# ASSIGNMENT:
Write out the lines of the records from the one containing "23 de setembro de 2023" to the very last, keeping each exactly as it is.

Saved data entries

══════

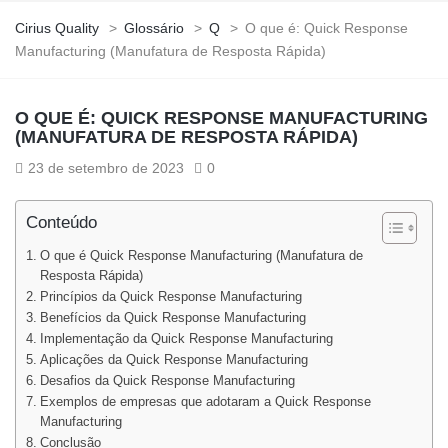
Cirius Quality
>
Glossário
>
Q
>
O que é: Quick Response
Manufacturing (Manufatura de Resposta Rápida)
O QUE É: QUICK RESPONSE MANUFACTURING
(MANUFATURA DE RESPOSTA RÁPIDA)
23 de setembro de 2023
0
Conteúdo
O que é Quick Response Manufacturing (Manufatura de
Resposta Rápida)
Princípios da Quick Response Manufacturing
Benefícios da Quick Response Manufacturing
Implementação da Quick Response Manufacturing
Aplicações da Quick Response Manufacturing
Desafios da Quick Response Manufacturing
Exemplos de empresas que adotaram a Quick Response
Manufacturing
Conclusão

══════

# WRITTEN RESPONSE:
23 de setembro de 2023
0
Conteúdo
O que é Quick Response Manufacturing (Manufatura de
Resposta Rápida)
Princípios da Quick Response Manufacturing
Benefícios da Quick Response Manufacturing
Implementação da Quick Response Manufacturing
Aplicações da Quick Response Manufacturing
Desafios da Quick Response Manufacturing
Exemplos de empresas que adotaram a Quick Response
Manufacturing
Conclusão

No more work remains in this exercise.